Возрождение — дело добровольное. Именно эту истину ощутили сегодня опытные руки Ингрид Дизель, прикоснувшись к телу Максима Дюшана. Она так часто мечтала об этой минуте. Перед тем как наяву увидеть это тело, она рисовала его в своем воображении: крупное, но прекрасно сложенное, мощный торс, совершенные очертания плеч и бицепсов, идеальной формы ягодицы, красивые ноги, изящные ступни, — и она не ошиблась. Однако она даже не предполагала, что на этом теле могут быть следы ран. How could you imagine the kiss of death?[4] На обнаженной спине Максима и его правом боку еще оставались припухлости от швов, говорившие о том, что смерть когда-то основательно вцепилась в него.
Спокойным голосом Максим начал свой рассказ-воспоминание о 28 февраля 1991 года. Это был предпоследний день войны в Персидском заливе. И последний день его карьеры фоторепортера. Ингрид, конечно, хотелось знать все подробности, но Максим не торопился. Он лежал расслабившись, закрыв глаза и спокойно дыша, как будто прислушиваясь к шуму дождя, который долго медлил, но наконец решил-таки пролиться. Было слышно, как его струи стекают по стеклянной двери студии, а капли барабанят по тротуару. «Как у меня хорошо, — думала Ингрид, — на улице льет дождь, а сюда просачивается только его аромат да запах опавших листьев». Да, замечательно. Разница между нами лишь в том, что Максим думает по-французски, а я по-английски, но сейчас наши мысли вдруг потекли в унисон. We are safe at home even if the fragrance of rain plays with our minds…[5]
— Ну, повернись, Максим.
Он повиновался, открыл глаза неопределенного зеленовато-голубого оттенка и улыбнулся ей. Можно бесконечно говорить об этом лице — то смущенном, то удивленном, то смеющемся, то задумчивом, а порой и упрямом. Это волнующее, немного изуродованное лицо и мощную шею обрамляли очень короткие волосы с уже намечавшейся лысиной. Встретившись с ним в первый раз, Ингрид представила его себе моряком, маленьким рулевым, который направлял свой корабль в каждую из четырех сторон света, не пропустив ни одной, и повидал все, что можно. Он побывал во всяких переделках, накопил богатый опыт, а мир оставил свой отпечаток на его лице, между лбом и подбородком. Она была недалека от истины.
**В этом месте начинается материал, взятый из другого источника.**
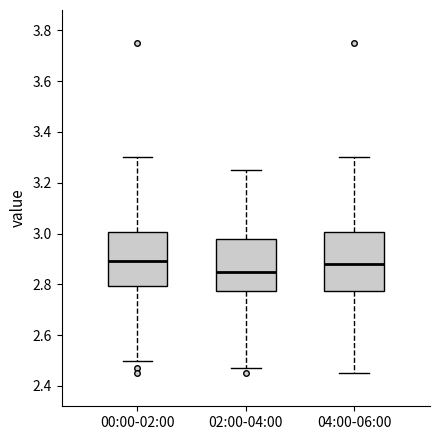

Reading left to right, transcribe this box plot: for each box, give where its median line is, the range the box spans, and where its two whiskers end, as read against the y-axis. The values are not printed on the chart, so give them approximately, as read against the axis.

00:00-02:00: median 2.90, box 2.80 to 3.00, whiskers 2.50 to 3.30
02:00-04:00: median 2.86, box 2.78 to 2.98, whiskers 2.48 to 3.26
04:00-06:00: median 2.88, box 2.78 to 3.00, whiskers 2.46 to 3.30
Когда что-то не ладилось с торговыми или рыбацкими судами, в дело вступали авианосцы.
— Ты знаешь, Ингрид, они солгали.
— В смысле?
— Это не была «чистая» операция. В ней не было ничего хирургического. Это была просто гадость. Кровь, куски мяса, крики и слезы. А я — я все это фотографировал.
— До двадцать восьмого февраля.
— Точно. Но в тот день я покончил со всем этим вовсе не потому, что был ранен.
— Нет? Почему же тогда?
— Я фотографировал конвой на автодороге, когда его обстреляли. Мы были в машине прессы. Шофера убило на месте. Мне в спину попали осколки. Джимми, мой коллега из «Ньюсуик», отделался несколькими царапинами, и я уверен, что всю оставшуюся жизнь он будет спрашивать себя, почему ему так повезло. Нас эвакуировали оттуда. Я до сих пор помню, как лежал в том вертолете, не в состоянии двинуться, со спиной, покрытой корпией. Напротив меня сидел еще один раненый — двадцатилетний морской пехотинец — и плакал навзрыд. Там был и его лучший друг. Мертвый, засунутый в полиэтиленовый мешок. В его блиндаж случайно попала американская ракета. Между ними лежал еще один солдат, все лицо которого закрывала окровавленная повязка. А меня преследовала мысль о том, что из этого выйдет кадр, который сам я «щелкнуть» не могу и который сделает за меня Джимми. Может быть, так действовали обезболивающие, от которых я будто плавал в тумане. Может быть.
— Но это было не так.
— Нет. Позже я хладнокровно проанализировал ситуацию и сказал себе, что нужно остановиться, пока я не стал совершенно бесчувственным. Или не сошел с ума. Многие мои коллеги удивились, узнав, что я оставил профессию. Джимми получил за ту фотографию премию «Уорлд пресс», и я очень за него порадовался.